3.6 Changes to this Agreement

We can change any of the terms of this Agreement at any time by providing Notice at least 7 days prior to the effective date of the changes; provided, however, that we may only make changes to fees 30 days prior to the effective date of the changes. If you use your Card after the effective date, you will be considered to have agreed to the new terms even if you have sent Notice to us. At our option, we may also make any such change if you elect to use your Account after the effective date of the amendment. Changes, which we make, can apply to all outstanding Debt and to any future transactions on the Company Account.

3.7 No Waiver of Regions Rights

Any waiver, modification, or indulgence provided to Company, of any kind or at any time, only applies to the specific instance involved. It is not a general waiver or a waiver, modification, or indulgence under this Agreement for any other or future acts, events, or conditions. Any delay by Regions in enforcing its rights does not forfeit our rights under this Agreement.

3.8 Assignment

We may transfer, sell, or assign the Company Account, this Agreement, or any other rights or obligations under this Agreement without providing you Notice. You may not transfer, sell, or assign the Company Account, Cards, or this Agreement or any obligations under this Agreement to another person or entity.

3.9 Entire Agreement

This Agreement constitutes the entire understanding between you and Regions for issuance of Cards.
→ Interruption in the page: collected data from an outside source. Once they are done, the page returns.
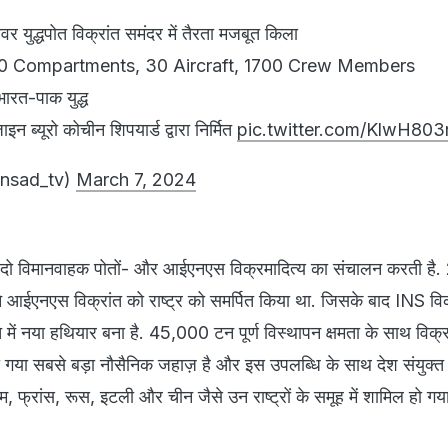
 युद्धपोत विक्रांत समंदर में तैरता मजबूत किला
0 Compartments, 30 Aircraft, 1700 Crew Members
ारत-पाक युद्ध
 ब्यूरो कोचीन शिपयार्ड द्वारा निर्मित
pic.twitter.com/KlwH803
nsad_tv)
March 7, 2024
में दो विमानवाहक पोतों- और आईएनएस विक्रमादित्य का संचालन करती है.
ी ने आईएनएस विक्रांत को राष्ट्र को समर्पित किया था. जिसके बाद INS विक्
में नया हथियार बना है. 45,000 टन पूर्ण विस्थापन क्षमता के साथ विक्रा
 गया सबसे बड़ा नौसैनिक जहाज़ है और इस उपलब्धि के साथ देश संयुक्त 
, फ्रांस, रूस, इटली और चीन जैसे उन राष्ट्रों के समूह में शामिल हो गय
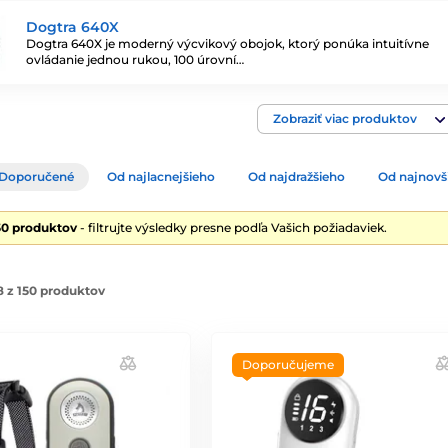
Dogtra 640X
Dogtra 640X je moderný výcvikový obojok, ktorý ponúka intuitívne
ovládanie jednou rukou, 100 úrovní…
Zobraziť viac produktov
Doporučené
Od najlacnejšieho
Od najdražšieho
Od najnovš
50 produktov
- filtrujte výsledky presne podľa Vašich požiadaviek.
 z 150 produktov
Doporučujeme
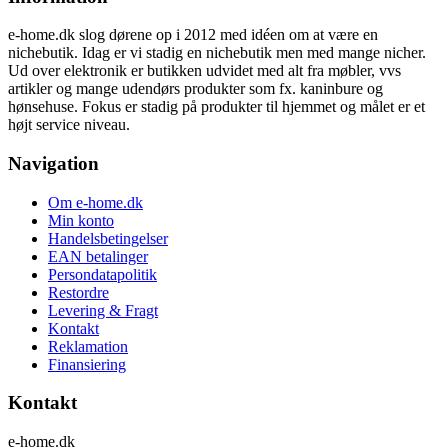
e-home.dk slog dørene op i 2012 med idéen om at være en
nichebutik. Idag er vi stadig en nichebutik men med mange nicher.
Ud over elektronik er butikken udvidet med alt fra møbler, vvs
artikler og mange udendørs produkter som fx. kaninbure og
hønsehuse. Fokus er stadig på produkter til hjemmet og målet er et
højt service niveau.
Navigation
Om e-home.dk
Min konto
Handelsbetingelser
EAN betalinger
Persondatapolitik
Restordre
Levering & Fragt
Kontakt
Reklamation
Finansiering
Kontakt
e-home.dk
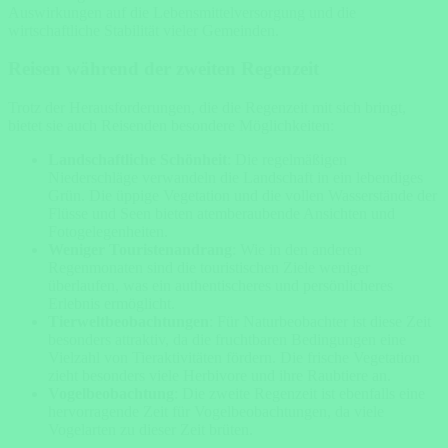
Auswirkungen auf die Lebensmittelversorgung und die
wirtschaftliche Stabilität vieler Gemeinden.
Reisen während der zweiten Regenzeit
Trotz der Herausforderungen, die die Regenzeit mit sich bringt,
bietet sie auch Reisenden besondere Möglichkeiten:
Landschaftliche Schönheit
: Die regelmäßigen
Niederschläge verwandeln die Landschaft in ein lebendiges
Grün. Die üppige Vegetation und die vollen Wasserstände der
Flüsse und Seen bieten atemberaubende Ansichten und
Fotogelegenheiten.
Weniger Touristenandrang
: Wie in den anderen
Regenmonaten sind die touristischen Ziele weniger
überlaufen, was ein authentischeres und persönlicheres
Erlebnis ermöglicht.
Tierweltbeobachtungen
: Für Naturbeobachter ist diese Zeit
besonders attraktiv, da die fruchtbaren Bedingungen eine
Vielzahl von Tieraktivitäten fördern. Die frische Vegetation
zieht besonders viele Herbivore und ihre Raubtiere an.
Vogelbeobachtung
: Die zweite Regenzeit ist ebenfalls eine
hervorragende Zeit für Vogelbeobachtungen, da viele
Vogelarten zu dieser Zeit brüten.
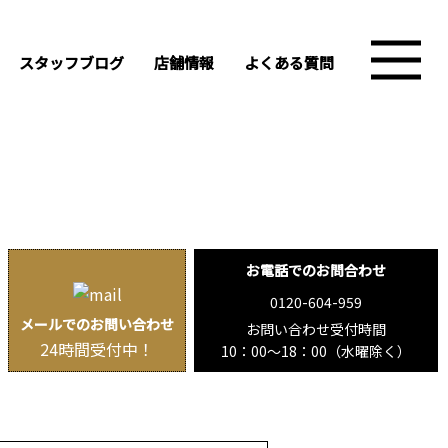
スタッフブログ
店舗情報
よくある質問
お電話でのお問合わせ
0120-604-959
メールでのお問い合わせ
お問い合わせ受付時間
24時間受付中！
10：00〜18：00（水曜除く）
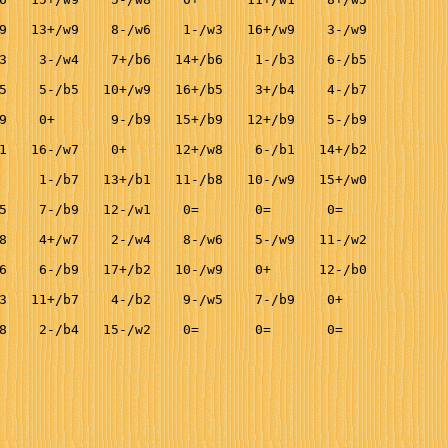
9   13+/w9    8-/w6    1-/w3   16+/w9    3-/w9

3    3-/w4    7+/b6   14+/b6    1-/b3    6-/b5

5    5-/b5   10+/w9   16+/b5    3+/b4    4-/b7

9    0+       9-/b9   15+/b9   12+/b9    5-/b9

1   16-/w7    0+      12+/w8    6-/b1   14+/b2

     1-/b7   13+/b1   11-/b8   10-/w9   15+/w0

5    7-/b9   12-/w1    0=       0=       0= 

8    4+/w7    2-/w4    8-/w6    5-/w9   11-/w2

6    6-/b9   17+/b2   10-/w9    0+      12-/b0

3   11+/b7    4-/b2    9-/w5    7-/b9    0+

8    2-/b4   15-/w2    0=       0=       0=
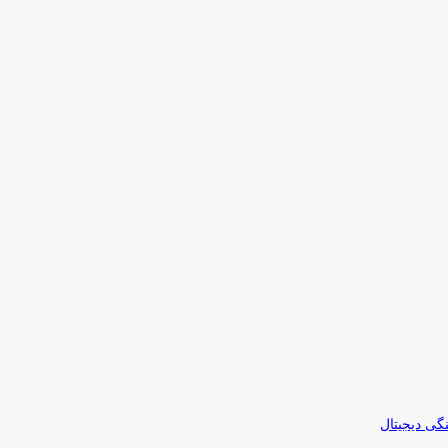
نگی دیجیتال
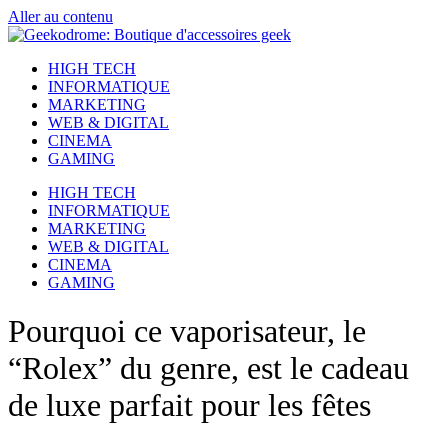
Aller au contenu
HIGH TECH
INFORMATIQUE
MARKETING
WEB & DIGITAL
CINEMA
GAMING
HIGH TECH
INFORMATIQUE
MARKETING
WEB & DIGITAL
CINEMA
GAMING
Pourquoi ce vaporisateur, le
“Rolex” du genre, est le cadeau
de luxe parfait pour les fêtes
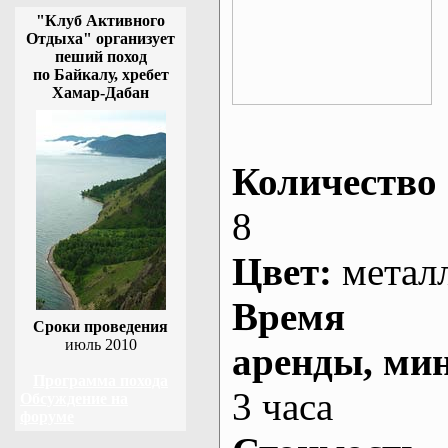
"Клуб Активного
Отдыха" организует
пеший поход
по Байкалу, хребет
Хамар-Дабан
Количество 
8
Цвет:
метал
Время
Сроки проведения
июль 2010
аренды
, ми
Программа похода
3 часа
Обсуждение на
форуме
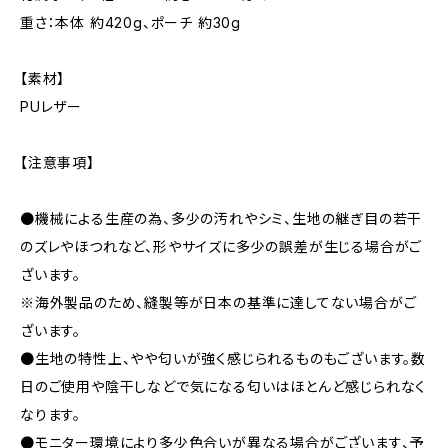
重さ：本体 約420g、ポーチ 約30g
【素材】
PUレザー
【注意事項】
●機械による生産の為、多少の汚れやシミ、生地の継ぎ目の若干
のズレやほつれなど、形やサイズに多少の誤差が生じる場合がご
ざいます。
※海外製品のため、縫製等が日本の基準に達してない場合がご
ざいます。
●生地の特性上、やや匂いが強く感じられるものもございます。数
日のご使用や陰干しなどで気になる匂いはほとんど感じられなく
なります。
●モニター環境により多少色合いが異なる場合がございます、予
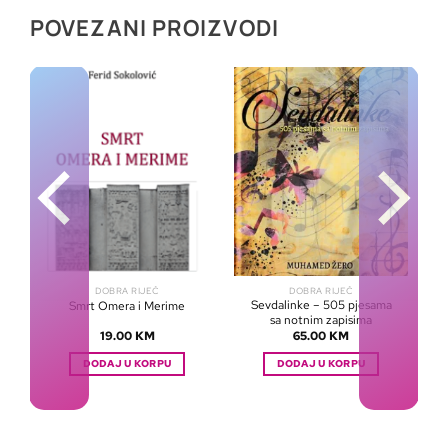
POVEZANI PROIZVODI
DOBRA RIJEČ
DOBRA RIJEČ
Sevdalinke – 505 pjesama
Smrt Omera i Merime
sa notnim zapisima
19.00
KM
65.00
KM
DODAJ U KORPU
DODAJ U KORPU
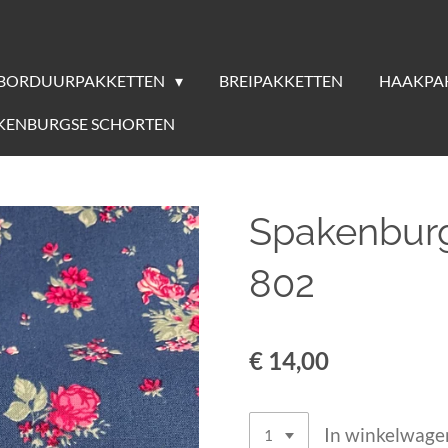
BORDUURPAKKETTEN
BREIPAKKETTEN
HAAKPA
KENBURGSE SCHORTEN
Spakenburg
802
€ 14,00
In winkelwage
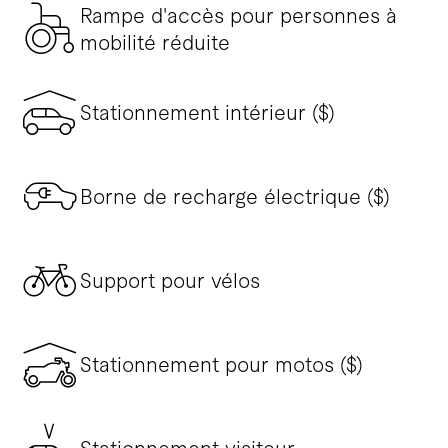
Rampe d'accès pour personnes à
mobilité réduite
Stationnement intérieur ($)
Borne de recharge électrique ($)
Support pour vélos
Stationnement pour motos ($)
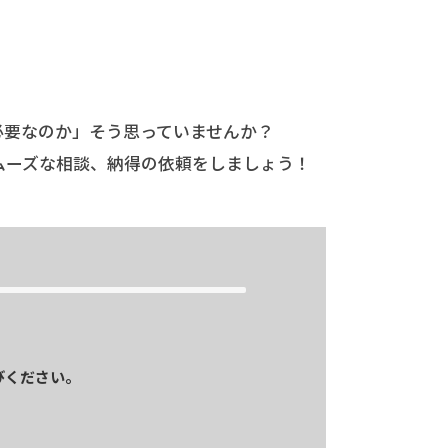
必要なのか」そう思っていませんか？
ムーズな相談、納得の依頼をしましょう！
びください。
No other agreements, representations, or warranties other than those provided in this Agreement are binding unless in writing and signed by Regions.

4. Glossary

The following words used in this Agreement are defined as follows:

Administrator means the person specified by the Company to manage Cards issued to the Company and is authorized to act on the Company’s behalf.

Balance means all amounts charged to the Company Account at any time, including Charges, fees, attorneys’ fees or collection costs, and any other fees or Charges that we are permitted to add to the Company Account by this Agreement or otherwise.

Rho means Under Technologies Inc., dba Rho Technologies;

Rho Terms of Service means the agreement executed between you and Rho for the use of Rho Services available on the Rho Website; Rho Services means expense and corporate card management, reporting, and other services provided by Rho; Rho Account means your account with Rho for use of the Rho Services; and Rho Website means the Rho website located at

Card means a physical or virtual corporate payment card with a unique sixteen (16) digit number issued to a Cardholder under the Company Account.

Agreement means this Regions Bank Agreement as modified or any subsequent agreements governing your use of Cards issued by Regions.

Cardholder means the employee or other person to whom Cards are issued and is authorized to transact on Company’s behalf.

Card Network means the payments card network operated by Mastercard.

Charge means the payment for a Transaction using a Card over the Card Network.

Chargeback means the reversal of a Charge arising from a Disputed Charge.

Company and you the company holding a Rho Account that has or is applying to have Cards issued to Cardholders.

Company Account means the account and records, including the Company Spending Limit, maintained by Regions for Company including all its Cardholders.

Company Credit Limit means the spending limited that is established for all Cards issued to the Company.

Disputed Charge means a Charge that you report as erroneous or unauthorized.

Regions, we, us, our, and ours refer to Regions Bank, a New York State-chartered, FDIC-insured bank and Mastercard principal issuing member.

Notices means any notices and communications under this Agreement whether sent physically or electronically.

Periodic Statement means a periodic report detailing Charges and amounts owed or credited to the Company Account during each 30-day period.

Prohibited Activity means any activities included on the Rho Prohibited Activity List.

Transaction means the agreement between the Company or Cardholder and a merchant for the exchange of goods or services.